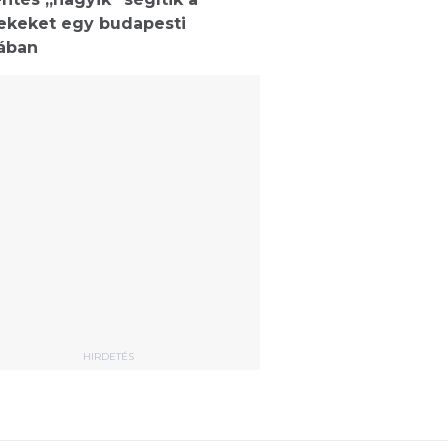
ekeket egy budapesti
lában
HIRDETÉS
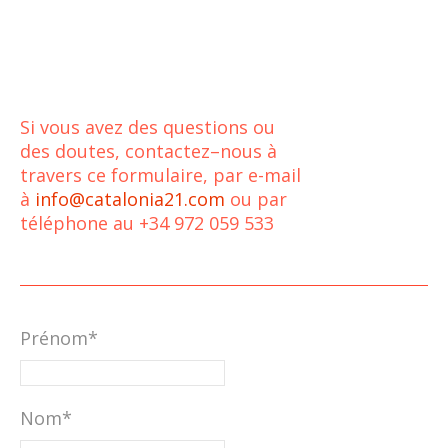
Si vous avez des questions ou
des doutes, contactez–nous à
travers ce formulaire, par e-mail
à
info@catalonia21.com
ou par
téléphone au +34 972 059 533
Prénom*
Nom*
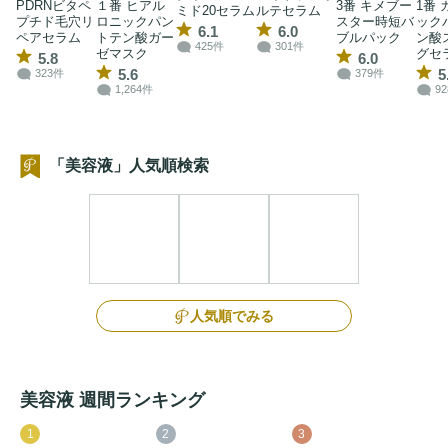
PDRNビタペ
１番 ヒアル
3番 キメブー
1番
ミド20セラム
ルテセラム
プチド毛穴リ
ロニックパン
スター時短バ
ック
6.1
6.0
ペアセラム
トテン酸ガー
ブルパック
ン酸
425件
301件
ゼマスク
グセ
5.8
6.0
5.6
5
323件
379件
1,264件
9
「美容液」人気順検索
人気順でみる
美容液 週間ランキング
1
2
3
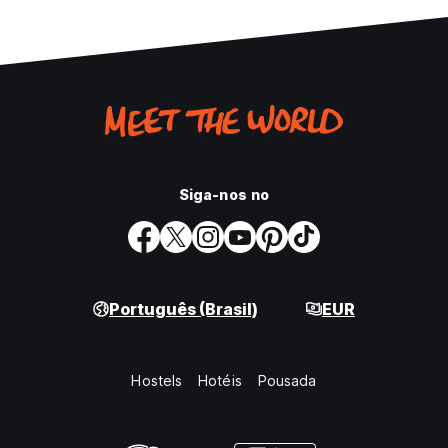
Siga-nos no
Português (Brasil)
EUR
Hostels
Hotéis
Pousada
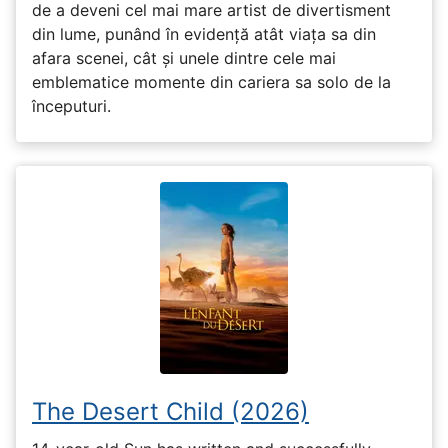
de a deveni cel mai mare artist de divertisment
din lume, punând în evidență atât viața sa din
afara scenei, cât și unele dintre cele mai
emblematice momente din cariera sa solo de la
începuturi.
The Desert Child (2026)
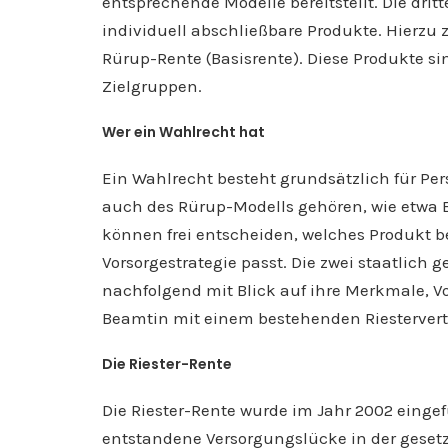
entsprechende Modelle bereitstellt. Die drit
individuell abschließbare Produkte. Hierzu 
Rürup-Rente (Basisrente). Diese Produkte sin
Zielgruppen.
Wer ein Wahlrecht hat
Ein Wahlrecht besteht grundsätzlich für Pers
auch des Rürup-Modells gehören, wie etwa B
können frei entscheiden, welches Produkt be
Vorsorgestrategie passt. Die zwei staatlich 
nachfolgend mit Blick auf ihre Merkmale, Vo
Beamtin mit einem bestehenden Riestervertr
Die Riester-Rente
Die Riester-Rente wurde im Jahr 2002 einge
entstandene Versorgungslücke in der gesetzl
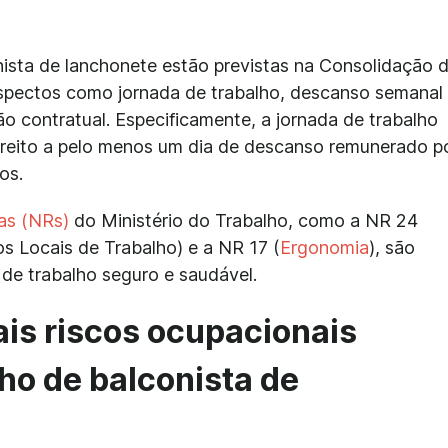
conista de lanchonete estão previstas na Consolidação 
aspectos como jornada de trabalho, descanso semanal
são contratual. Especificamente, a jornada de trabalho
ireito a pelo menos um dia de descanso remunerado p
os.
as (NRs)
do Ministério do Trabalho, como a NR 24
s Locais de Trabalho) e a NR 17 (
Ergonomia
), são
de trabalho seguro e saudável.
ais riscos ocupacionais
ho de balconista de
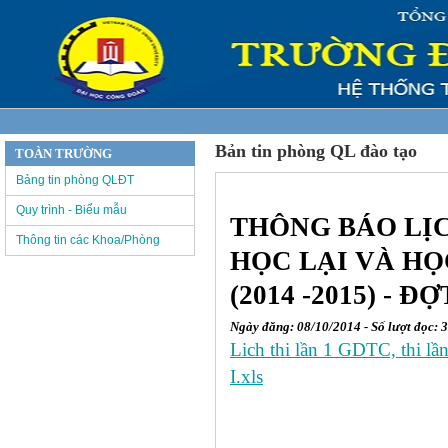
Bản tin phòng QL đào tạo
TOÀN TRƯỜNG
Bảng tin phòng QLĐT
Quy trình - Biểu mẫu
THÔNG BÁO LỊC
Thông tin các Khoa/Phòng
HỌC LẠI VÀ HỌ
(2014 -2015) - ĐỢ
Ngày đăng: 08/10/2014 - Số lượt đọc: 
Lich thi lần 1 GDTC, thi lần
I.xls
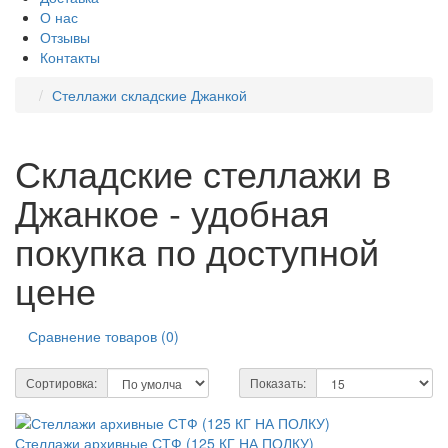
О нас
Отзывы
Контакты
Стеллажи складские Джанкой
Складские стеллажи в
Джанкое - удобная
покупка по доступной
цене
Сравнение товаров (0)
Сортировка:
Показать:
Стеллажи архивные СТФ (125 КГ НА ПОЛКУ)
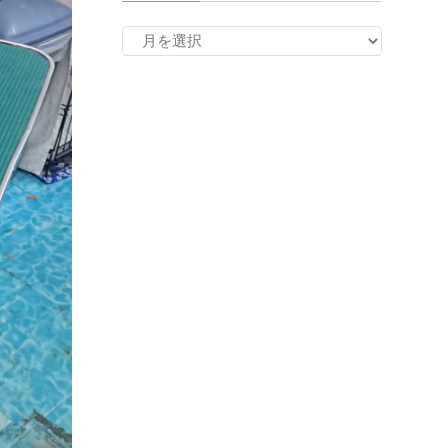
ア
ー
カ
イ
ブ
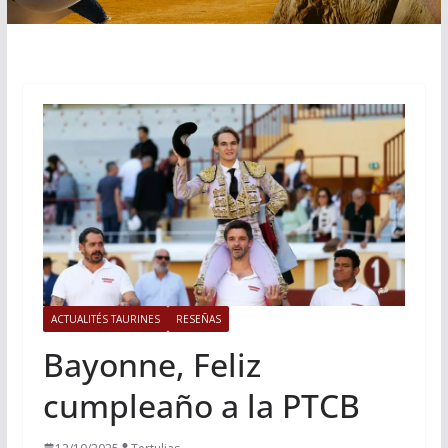
ACTUALITÉS TAURINES
RESEÑAS
Bayonne, Feliz
cumpleaño a la PTCB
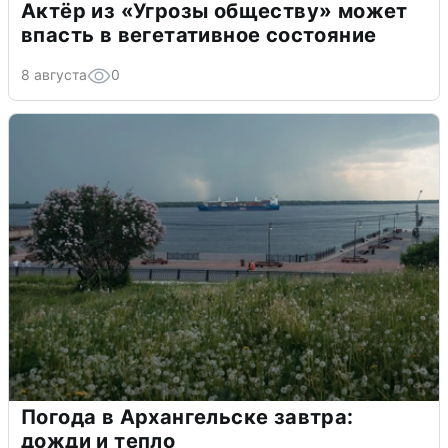
Актёр из «Угрозы обществу» может
впасть в вегетативное состояние
8 августа
0
Погода в Архангельске завтра:
дожди и тепло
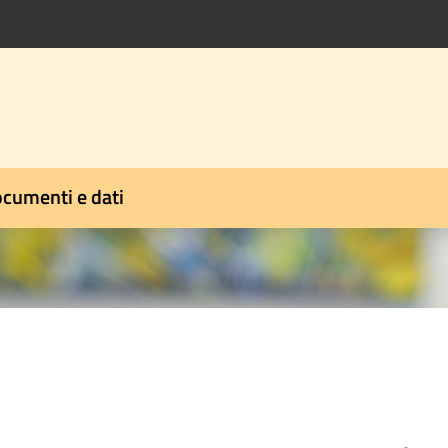
cumenti e dati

[Work instruction]:
Reproduce the material from the line containing "ACTUALITÉS TAURINES" through the end, leaving out the pictures.

[Solution to this exercise]:
ACTUALITÉS TAURINES
RESEÑAS
Bayonne, Feliz
cumpleaño a la PTCB
Актёр из «Угрозы обществу» может
впасть в вегетативное состояние
8 августа
0
Погода в Архангельске завтра:
дожди и тепло
cumenti e dati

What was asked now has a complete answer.